The looming economic fallout from the COVID-19 pandemic is likely to provide a cyclical headwind to no-moat Reliance’s top line over the fiscal 2021–fiscal 2022 period. However, our $4.20 per share fair value estimate remains intact with the outbreak of the virus not altering the substantial secular growth opportunity that exists for Reliance’s push-to-connect, or PTC, plumbing fittings franchise. We expect falling construction and repair and remodel, or R&R, activity in Reliance’s key geographies in calendar year 2020 and 2021 to soften earnings over the fiscal 2021–fiscal 2022 period. Nonetheless, we still anticipate earnings growth over the period, with the combination of secular growth of the PTC plumbing fittings category and Reliance’s substantial exposure to the highly stable repair and maintenance plumbing fittings segment to shield the top-line from falling housing starts. Importantly, we believe Reliance’s balance sheet has sufficient strength to navigate the ominous COVID-19-related economic fallout that lies in store.
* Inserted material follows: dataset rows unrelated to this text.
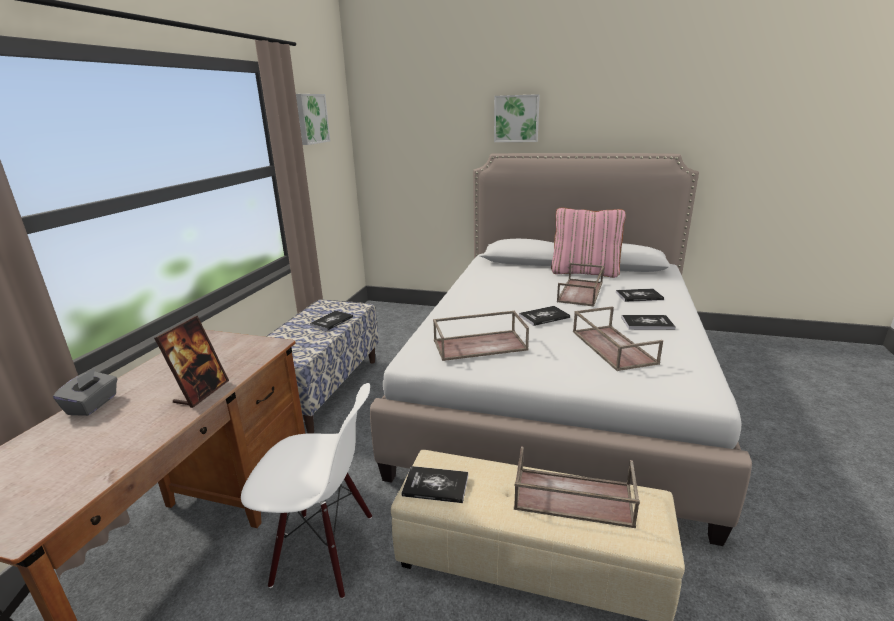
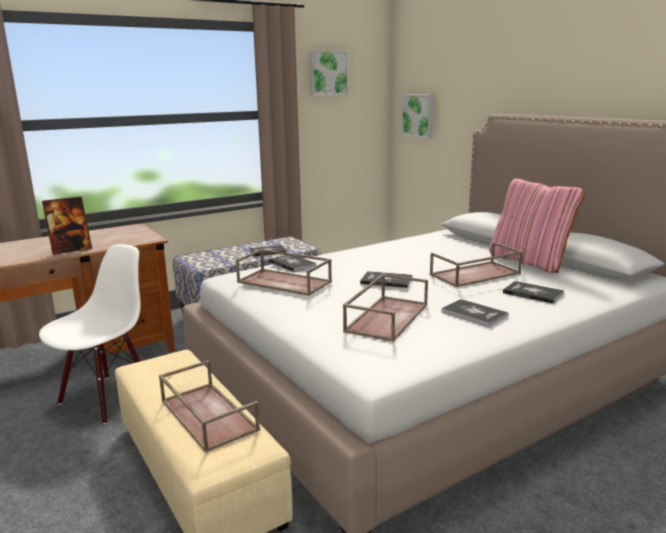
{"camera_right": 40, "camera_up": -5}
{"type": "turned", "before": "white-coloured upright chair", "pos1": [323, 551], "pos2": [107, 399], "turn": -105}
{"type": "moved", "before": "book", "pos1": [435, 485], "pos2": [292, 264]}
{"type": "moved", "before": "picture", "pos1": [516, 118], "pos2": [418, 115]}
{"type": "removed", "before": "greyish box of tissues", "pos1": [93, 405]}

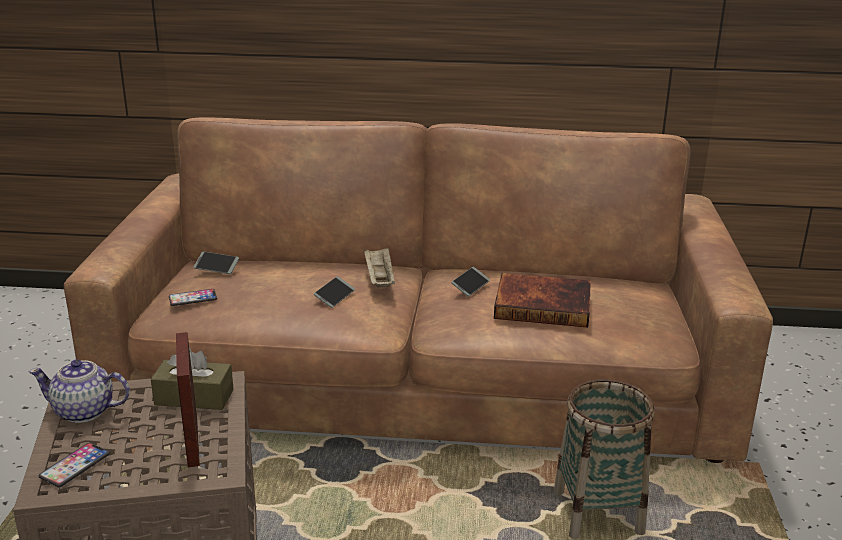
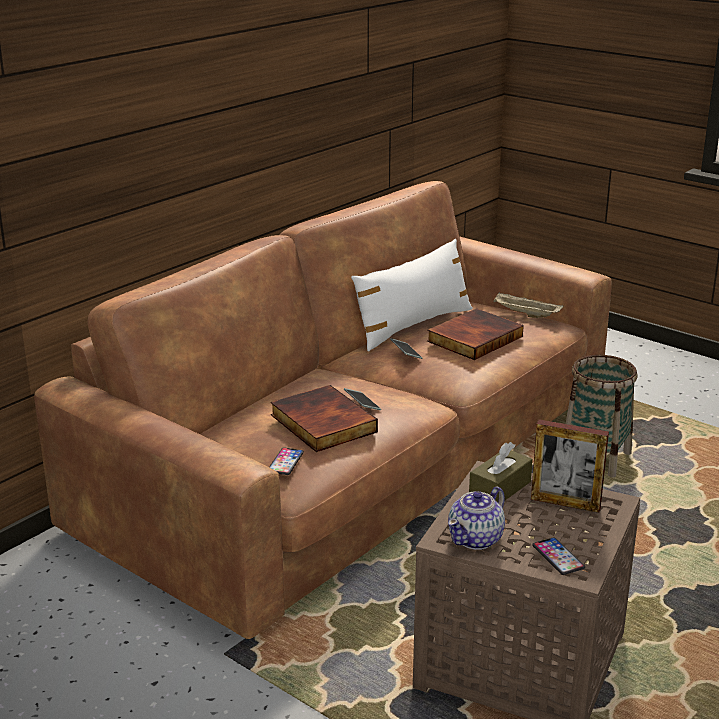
{"camera_right": -55, "camera_up": 0}
{"type": "added", "after": "book", "pos2": [321, 423]}
{"type": "added", "after": "white-coloured throw pillow", "pos2": [412, 325]}
{"type": "moved", "before": "sand-coloured serving tray", "pos1": [379, 279], "pos2": [525, 315]}
{"type": "removed", "before": "handset", "pos1": [216, 267]}

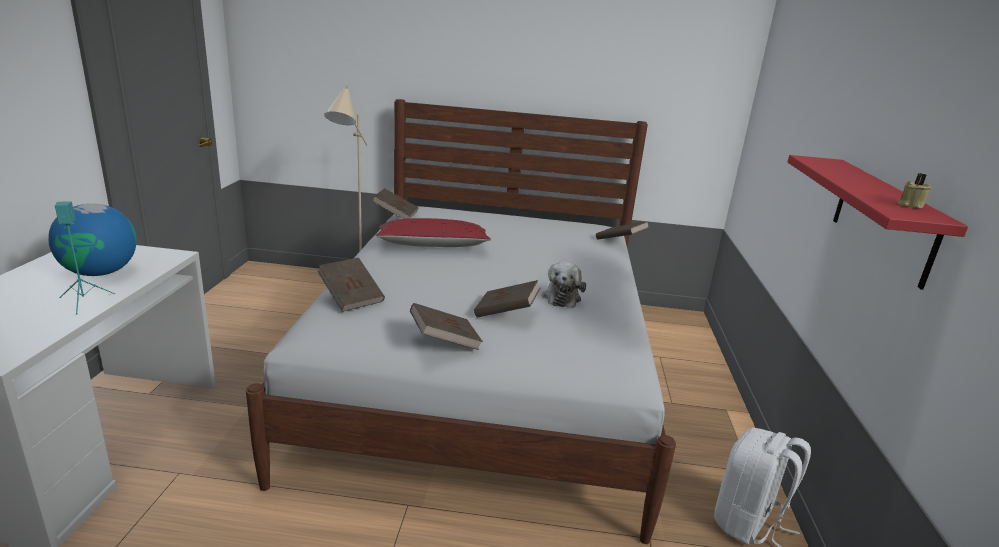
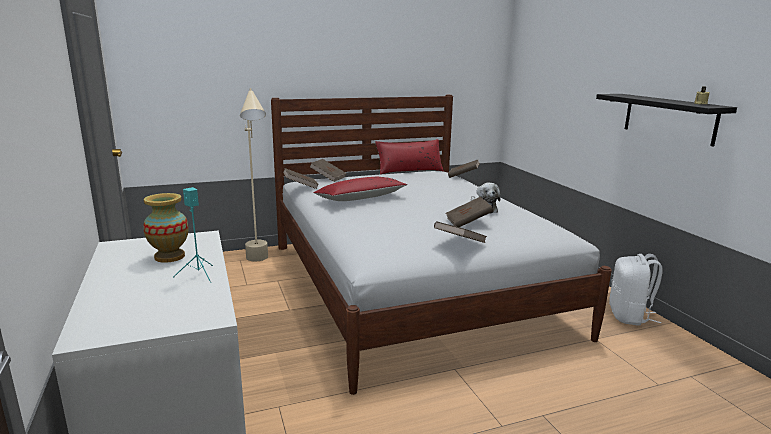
{"camera_right": -25, "camera_up": -5}
{"type": "replaced", "before": "desk globe", "after": "flower vase", "pos1": [100, 272], "pos2": [170, 257]}
{"type": "moved", "before": "brownish book", "pos1": [351, 297], "pos2": [328, 178]}
{"type": "added", "after": "reddish throw pillow", "pos2": [409, 171]}
{"type": "recoloured", "before": "reddish wall shelf", "after": "blackish wall shelf", "pos1": [883, 219], "pos2": [669, 118]}

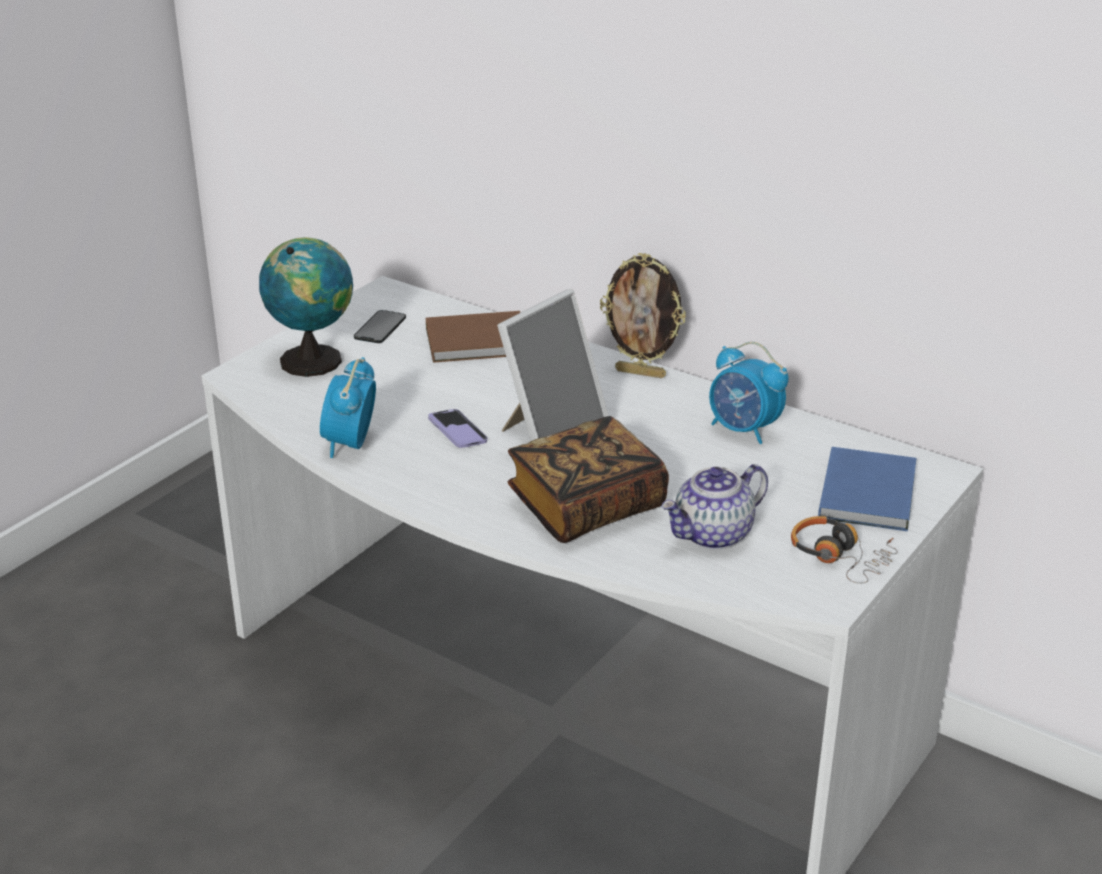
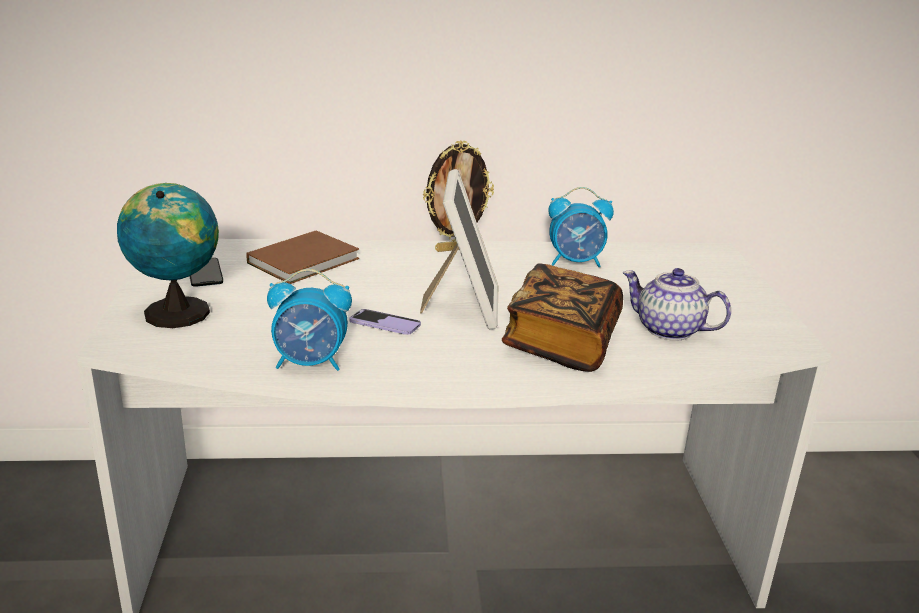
{"camera_right": -40, "camera_up": -5}
{"type": "turned", "before": "alarm clock", "pos1": [350, 444], "pos2": [311, 363], "turn": -60}
{"type": "turned", "before": "teapot", "pos1": [713, 535], "pos2": [668, 330], "turn": 105}
{"type": "removed", "before": "headset", "pos1": [840, 557]}
{"type": "removed", "before": "blue book", "pos1": [869, 492]}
All told, Reliance’s shares screen attractively, trading at a sizable 35 per cent discount to our unchanged fair value estimate.

 

GWA Group

Cyclical headwinds posed by the COVID-19 pandemic lead us to lower our fair value estimate for narrow-moat GWA Group by 3.5 per cent to $2.80 per share. We expect falling construction and repair and remodel, or R&R, activity in Australia and New Zealand in calendar year 2020 and 2021 to materially soften GWA’s earnings over the fiscal 2021-fiscal 2022 period. But the COVID-19 outbreak and the unprecedented global containment measures which have accompanied it are a cyclical shock to Australia’s housing market. Therefore, we anticipate the impact to be short-lived and a recovery in GWA’s earnings is expected to gather steam from fiscal 2023. GWA shares screened as significantly overvalued prior to the pandemic’s outbreak. In our view, the market had failed to appropriately incorporate the risk that recent entrants to the Australian sanitary-ware and bathroom fitting market pose to GWA’s long-term profitability. However, with the stock last trading at a 17 per cent discount to our revised fair value estimate, GWA now screens attractively with both the near-term economic impact of COVID-19 and competitive threats to GWA’s operating margins priced in.